It was quite the roller coaster of a rookie season for, the still yet to turn 22 years old, Cross.

When the Colts traded back into the third round to draft Cross last April, a long-picture view was taking place.

The talk in the draft room that night was ‘what round would (the then 20-year-old) Cross go in the following Draft?’

The consensus was Round 2 in 2023, so that’s why the Colts felt it was worth giving up a 2023 third-round pick to take Cross.

Beginning with a surprising summer retirement by entrenched safety Khari Willis, the rookie outlook for Cross started to change a bit.

And Cross certainly did his part to make an impression on the coaching staff by quickly standing out at training camp a few months later.

With veteran Rodney McLeod sidelined to start camp, Cross took advantage of ample starting reps.

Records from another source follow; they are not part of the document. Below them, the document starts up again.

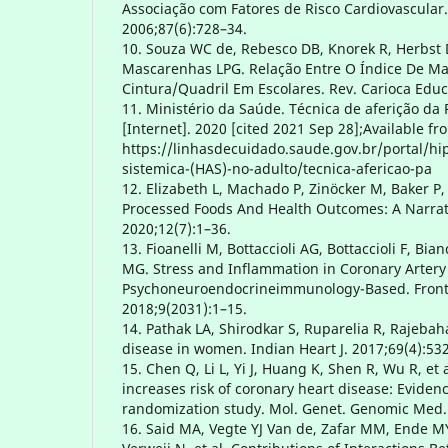
Associação com Fatores de Risco Cardiovascular. 
2006;87(6):728–34.
10. Souza WC de, Rebesco DB, Knorek R, Herbst
Mascarenhas LPG. Relação Entre O Índice De Ma
Cintura/Quadril Em Escolares. Rev. Carioca Educ.
11. Ministério da Saúde. Técnica de aferição da P
[Internet]. 2020 [cited 2021 Sep 28];Available fr
https://linhasdecuidado.saude.gov.br/portal/hip
sistemica-(HAS)-no-adulto/tecnica-afericao-pa
12. Elizabeth L, Machado P, Zinöcker M, Baker P,
Processed Foods And Health Outcomes: A Narrati
2020;12(7):1–36.
13. Fioanelli M, Bottaccioli AG, Bottaccioli F, Bia
MG. Stress and Inflammation in Coronary Artery
Psychoneuroendocrineimmunology-Based. Front
2018;9(2031):1–15.
14. Pathak LA, Shirodkar S, Ruparelia R, Rajebah
disease in women. Indian Heart J. 2017;69(4):53
15. Chen Q, Li L, Yi J, Huang K, Shen R, Wu R, et
increases risk of coronary heart disease: Evide
randomization study. Mol. Genet. Genomic Med. 
16. Said MA, Vegte YJ Van de, Zafar MM, Ende M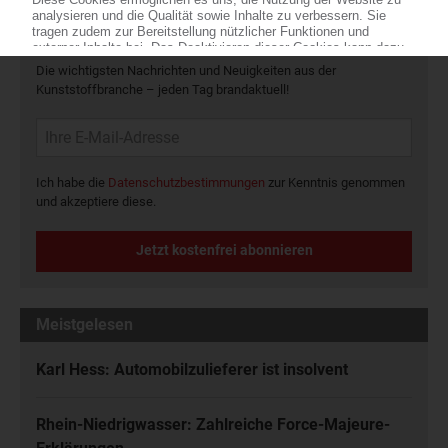
Die wichtigsten Nachrichten und Neuigkeiten aus der
Kunststoffbranche – jeden Tag brandaktuell!
Ich habe die
Datenschutzbestimmungen
zur Kenntnis genommen
und akzeptiere diese.
Jetzt kostenfrei abonnieren
Meistgelesen
Karl Hess: Automobilzulieferer ist insolvent
Rhein-Niedrigwasser: Zahlreiche Force-Majeure-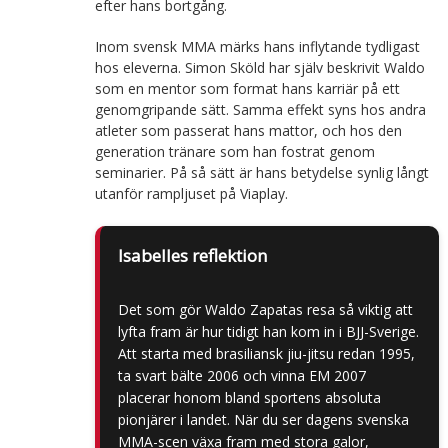
efter hans bortgång.
Inom svensk MMA märks hans inflytande tydligast
hos eleverna. Simon Sköld har själv beskrivit Waldo
som en mentor som format hans karriär på ett
genomgripande sätt. Samma effekt syns hos andra
atleter som passerat hans mattor, och hos den
generation tränare som han fostrat genom
seminarier. På så sätt är hans betydelse synlig långt
utanför rampljuset på Viaplay.
Isabelles reflektion
Det som gör Waldo Zapatas resa så viktig att
lyfta fram är hur tidigt han kom in i BJJ-Sverige.
Att starta med brasiliansk jiu-jitsu redan 1995,
ta svart bälte 2006 och vinna EM 2007
placerar honom bland sportens absoluta
pionjärer i landet. När du ser dagens svenska
MMA-scen växa fram med stora galor,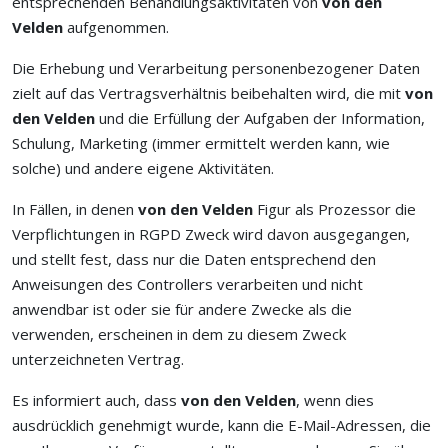
entsprechenden Behandlungsaktivitäten von
von den
Velden
aufgenommen.
Die Erhebung und Verarbeitung personenbezogener Daten
zielt auf das Vertragsverhältnis beibehalten wird, die mit
von
den Velden
und die Erfüllung der Aufgaben der Information,
Schulung, Marketing (immer ermittelt werden kann, wie
solche) und andere eigene Aktivitäten.
In Fällen, in denen
von den Velden
Figur als Prozessor die
Verpflichtungen in RGPD Zweck wird davon ausgegangen,
und stellt fest, dass nur die Daten entsprechend den
Anweisungen des Controllers verarbeiten und nicht
anwendbar ist oder sie für andere Zwecke als die
verwenden, erscheinen in dem zu diesem Zweck
unterzeichneten Vertrag.
Es informiert auch, dass
von den Velden
, wenn dies
ausdrücklich genehmigt wurde, kann die E-Mail-Adressen, die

He eventually earned a starting safety spot next to Julian Blackmon.

But by the mid-way point of Week Two, Cross’ starting job was gone, and it wasn’t coming back.

Cross went from playing all 70 defensive snaps in Week 1, to logging 46 snaps in Week 2, and then playing a combined 6 snaps over the final 16 weeks of the season.

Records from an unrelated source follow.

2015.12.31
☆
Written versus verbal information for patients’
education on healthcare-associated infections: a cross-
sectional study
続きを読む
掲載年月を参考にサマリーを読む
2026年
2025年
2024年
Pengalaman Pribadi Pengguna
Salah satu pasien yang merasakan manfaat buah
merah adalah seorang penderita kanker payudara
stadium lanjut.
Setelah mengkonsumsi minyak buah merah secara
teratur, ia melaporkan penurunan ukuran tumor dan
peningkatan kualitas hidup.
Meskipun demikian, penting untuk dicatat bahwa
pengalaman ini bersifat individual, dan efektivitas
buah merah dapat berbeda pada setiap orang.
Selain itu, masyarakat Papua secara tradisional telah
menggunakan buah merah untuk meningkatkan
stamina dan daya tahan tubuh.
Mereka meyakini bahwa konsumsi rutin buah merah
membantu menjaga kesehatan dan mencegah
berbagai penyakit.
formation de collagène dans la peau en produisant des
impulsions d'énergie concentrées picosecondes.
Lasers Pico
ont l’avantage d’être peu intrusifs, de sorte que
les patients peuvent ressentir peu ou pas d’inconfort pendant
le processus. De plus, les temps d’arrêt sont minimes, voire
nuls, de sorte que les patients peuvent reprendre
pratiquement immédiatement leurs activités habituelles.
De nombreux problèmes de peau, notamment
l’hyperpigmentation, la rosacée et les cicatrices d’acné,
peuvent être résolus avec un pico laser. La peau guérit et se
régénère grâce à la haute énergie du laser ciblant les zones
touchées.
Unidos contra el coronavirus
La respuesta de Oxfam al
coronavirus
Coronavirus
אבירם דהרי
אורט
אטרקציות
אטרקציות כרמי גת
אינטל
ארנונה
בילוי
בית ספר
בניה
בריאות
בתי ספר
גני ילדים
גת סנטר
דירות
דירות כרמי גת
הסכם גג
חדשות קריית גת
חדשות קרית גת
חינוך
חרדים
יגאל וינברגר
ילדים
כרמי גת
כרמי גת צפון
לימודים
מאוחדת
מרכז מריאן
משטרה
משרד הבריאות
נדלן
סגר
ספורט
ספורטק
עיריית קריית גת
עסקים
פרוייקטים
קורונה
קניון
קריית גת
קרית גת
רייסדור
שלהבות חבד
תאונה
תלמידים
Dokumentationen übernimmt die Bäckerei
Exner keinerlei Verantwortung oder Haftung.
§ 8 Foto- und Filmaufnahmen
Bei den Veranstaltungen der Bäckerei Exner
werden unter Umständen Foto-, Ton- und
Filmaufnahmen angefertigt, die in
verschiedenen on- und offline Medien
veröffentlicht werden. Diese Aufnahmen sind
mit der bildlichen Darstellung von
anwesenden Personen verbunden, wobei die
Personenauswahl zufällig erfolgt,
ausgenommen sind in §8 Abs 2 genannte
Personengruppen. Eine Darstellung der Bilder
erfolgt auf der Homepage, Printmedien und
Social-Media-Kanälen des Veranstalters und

Why did Cross lose his starting job? And lose it so drastically?

“He is extremely talented, he is fast, he’s got the ability. Now it’s just playing fast on the field,” Gus Bradley says about Cross. “That part we didn’t see in the beginning of (last) year. We felt like he was thinking a lot.

“We wanted to get him in there and see just how fast he would play. Then I think it was the Kansas City game we moved Rodney in there and we just felt like it wasn’t so much play, it was the communication that took place, too. I think Rodney was a great communicator and I think it just brought a sense of calm to the guys back there because of that communication. That’s the part that held Nick back.”

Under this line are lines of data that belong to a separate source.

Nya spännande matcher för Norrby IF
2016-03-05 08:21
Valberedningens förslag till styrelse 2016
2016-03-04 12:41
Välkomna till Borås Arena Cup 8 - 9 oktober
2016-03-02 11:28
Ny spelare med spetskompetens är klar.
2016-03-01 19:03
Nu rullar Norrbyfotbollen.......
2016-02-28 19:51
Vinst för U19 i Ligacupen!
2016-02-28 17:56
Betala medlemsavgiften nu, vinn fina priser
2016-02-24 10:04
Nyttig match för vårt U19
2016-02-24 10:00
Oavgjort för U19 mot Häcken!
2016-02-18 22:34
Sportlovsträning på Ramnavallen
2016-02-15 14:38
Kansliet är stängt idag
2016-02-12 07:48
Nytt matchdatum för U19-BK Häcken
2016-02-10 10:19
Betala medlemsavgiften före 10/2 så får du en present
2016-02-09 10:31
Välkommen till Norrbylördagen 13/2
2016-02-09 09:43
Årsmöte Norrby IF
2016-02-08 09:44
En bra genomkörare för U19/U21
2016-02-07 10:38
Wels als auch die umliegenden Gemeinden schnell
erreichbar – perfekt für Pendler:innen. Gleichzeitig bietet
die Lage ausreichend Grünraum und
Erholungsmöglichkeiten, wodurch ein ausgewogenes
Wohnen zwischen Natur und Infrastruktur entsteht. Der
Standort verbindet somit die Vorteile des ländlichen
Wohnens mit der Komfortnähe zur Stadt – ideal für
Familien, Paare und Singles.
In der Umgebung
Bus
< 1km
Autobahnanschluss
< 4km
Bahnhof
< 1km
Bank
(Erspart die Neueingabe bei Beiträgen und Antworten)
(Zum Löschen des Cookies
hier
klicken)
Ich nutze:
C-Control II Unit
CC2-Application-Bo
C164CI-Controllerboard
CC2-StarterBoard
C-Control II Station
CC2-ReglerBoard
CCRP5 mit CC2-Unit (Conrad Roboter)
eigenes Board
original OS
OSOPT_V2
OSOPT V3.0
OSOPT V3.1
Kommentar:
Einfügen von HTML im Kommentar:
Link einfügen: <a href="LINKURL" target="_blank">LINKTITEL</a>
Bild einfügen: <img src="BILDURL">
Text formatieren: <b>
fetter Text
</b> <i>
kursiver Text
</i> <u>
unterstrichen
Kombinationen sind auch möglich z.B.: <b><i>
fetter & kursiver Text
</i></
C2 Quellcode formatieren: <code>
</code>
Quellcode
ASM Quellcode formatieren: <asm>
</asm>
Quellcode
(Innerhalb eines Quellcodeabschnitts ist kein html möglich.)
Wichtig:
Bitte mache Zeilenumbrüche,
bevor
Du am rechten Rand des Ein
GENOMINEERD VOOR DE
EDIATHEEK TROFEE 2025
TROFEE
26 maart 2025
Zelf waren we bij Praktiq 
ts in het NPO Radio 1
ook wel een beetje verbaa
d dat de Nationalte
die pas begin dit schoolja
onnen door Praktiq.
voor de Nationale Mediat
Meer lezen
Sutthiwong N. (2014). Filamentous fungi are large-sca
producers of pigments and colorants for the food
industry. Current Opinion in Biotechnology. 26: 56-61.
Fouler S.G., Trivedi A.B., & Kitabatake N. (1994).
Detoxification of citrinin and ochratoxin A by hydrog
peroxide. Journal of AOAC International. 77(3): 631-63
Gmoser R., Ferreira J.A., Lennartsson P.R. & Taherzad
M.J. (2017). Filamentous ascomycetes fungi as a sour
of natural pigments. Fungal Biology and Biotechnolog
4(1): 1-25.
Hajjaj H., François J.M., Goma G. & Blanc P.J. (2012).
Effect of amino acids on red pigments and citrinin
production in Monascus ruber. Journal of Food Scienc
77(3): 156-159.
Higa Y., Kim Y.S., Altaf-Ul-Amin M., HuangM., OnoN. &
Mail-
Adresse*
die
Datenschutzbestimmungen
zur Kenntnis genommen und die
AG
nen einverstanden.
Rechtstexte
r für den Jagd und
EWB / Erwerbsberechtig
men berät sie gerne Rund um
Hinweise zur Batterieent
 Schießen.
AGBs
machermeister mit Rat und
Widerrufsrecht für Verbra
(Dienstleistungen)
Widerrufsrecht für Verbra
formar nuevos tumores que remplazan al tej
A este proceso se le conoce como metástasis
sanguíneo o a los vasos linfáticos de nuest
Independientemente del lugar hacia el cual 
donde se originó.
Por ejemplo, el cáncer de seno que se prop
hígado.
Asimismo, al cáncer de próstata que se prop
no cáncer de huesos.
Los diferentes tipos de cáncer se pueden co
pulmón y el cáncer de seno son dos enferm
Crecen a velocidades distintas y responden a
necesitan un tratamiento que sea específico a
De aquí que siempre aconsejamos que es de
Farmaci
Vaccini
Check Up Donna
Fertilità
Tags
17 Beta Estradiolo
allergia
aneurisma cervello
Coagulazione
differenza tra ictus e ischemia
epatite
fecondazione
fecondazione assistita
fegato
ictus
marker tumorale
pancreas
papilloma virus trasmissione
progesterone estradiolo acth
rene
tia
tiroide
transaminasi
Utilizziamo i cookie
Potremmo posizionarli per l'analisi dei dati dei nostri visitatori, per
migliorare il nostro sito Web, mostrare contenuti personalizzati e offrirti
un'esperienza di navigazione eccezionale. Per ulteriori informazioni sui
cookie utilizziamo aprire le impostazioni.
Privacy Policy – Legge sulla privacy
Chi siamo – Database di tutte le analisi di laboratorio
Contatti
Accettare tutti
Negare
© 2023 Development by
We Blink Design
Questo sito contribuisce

As Cross now enters Year Two, where his playing time might come isn’t crystal clear.

Rodney Thomas II, despite being drafted four rounds later than Cross, proved to be the rookie safety to earn the staff’s trust. He’s the expected starter at free safety.

In a contract year, Julian Blackmon has been moved over to strong safety. Is this a position battle or is Blackmon entering camp as the clear No. 1 guy there? The latter seems to be the case.

But that doesn’t mean the Colts are discouraged with how Cross has responded to a rookie season that ended much differently than it started.

“The conversation was more about doing things right, rather than just reacting, and it slowed him down some,” Bradley adds. “I think as the season went on, conversations towards the end was more like, ‘I felt it. I know what that feels like now.’ Where you’re thinking too much and not playing as fast as maybe I did in college. So, if he can recognize that, own that and say, ‘Now in the next year, let’s get back to playing fast.’ That’s the conversations we had.

“So yes, it would be great for him to take the next step for us.”